Stored data entries:
•••••

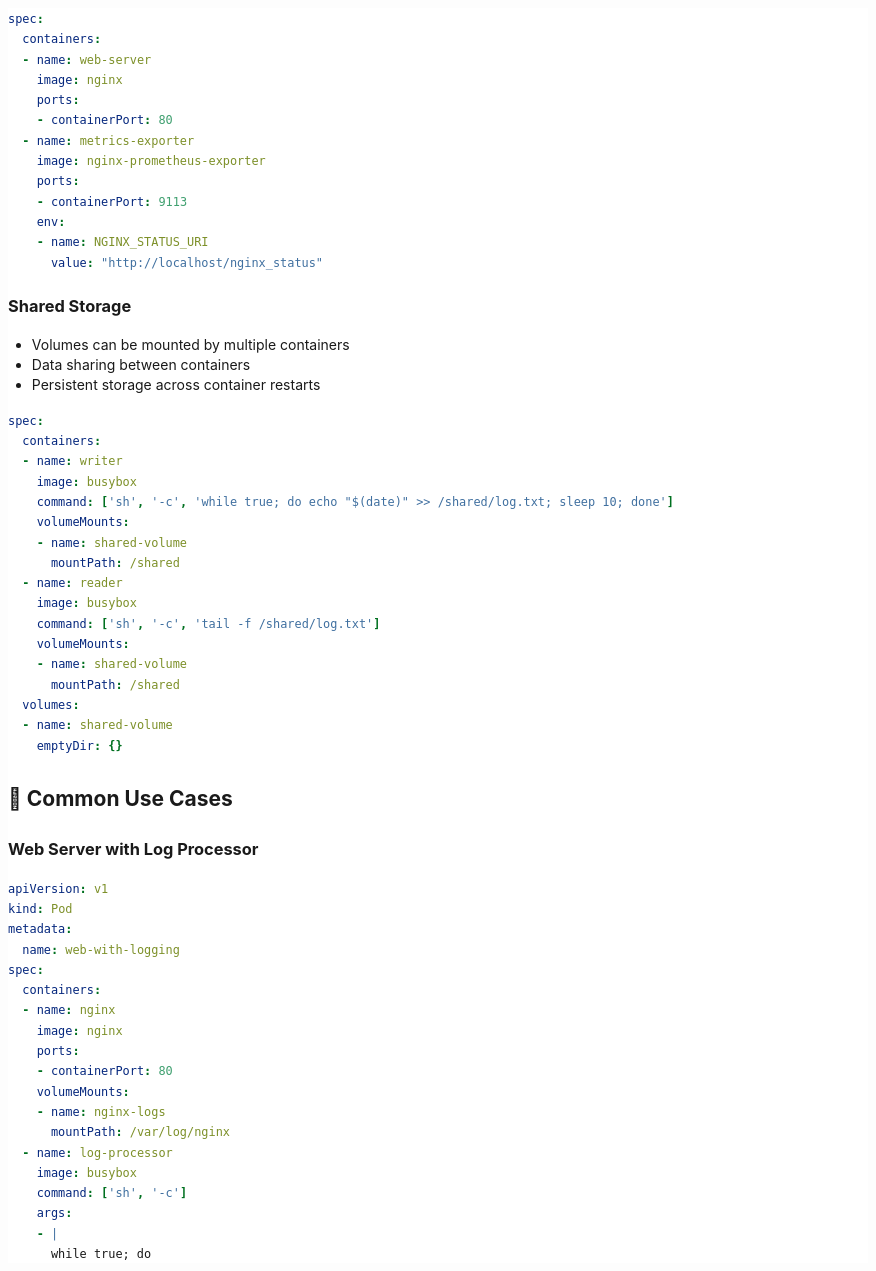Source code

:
 ```yaml
spec:
  containers:
  - name: web-server
    image: nginx
    ports:
    - containerPort: 80
  - name: metrics-exporter
    image: nginx-prometheus-exporter
    ports:
    - containerPort: 9113
    env:
    - name: NGINX_STATUS_URI
      value: "http://localhost/nginx_status"
```

### Shared Storage
- Volumes can be mounted by multiple containers
- Data sharing between containers
- Persistent storage across container restarts

```yaml
spec:
  containers:
  - name: writer
    image: busybox
    command: ['sh', '-c', 'while true; do echo "$(date)" >> /shared/log.txt; sleep 10; done']
    volumeMounts:
    - name: shared-volume
      mountPath: /shared
  - name: reader
    image: busybox
    command: ['sh', '-c', 'tail -f /shared/log.txt']
    volumeMounts:
    - name: shared-volume
      mountPath: /shared
  volumes:
  - name: shared-volume
    emptyDir: {}
```

## 🚀 Common Use Cases

### Web Server with Log Processor
```yaml
apiVersion: v1
kind: Pod
metadata:
  name: web-with-logging
spec:
  containers:
  - name: nginx
    image: nginx
    ports:
    - containerPort: 80
    volumeMounts:
    - name: nginx-logs
      mountPath: /var/log/nginx
  - name: log-processor
    image: busybox
    command: ['sh', '-c']
    args:
    - |
      while true; do
```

•••••

## [EXERCISE PROMPT]
The word "exporter" appears on some lines of the data above; count those lines and return only the number.

## [THE COMPLETED TASK]
2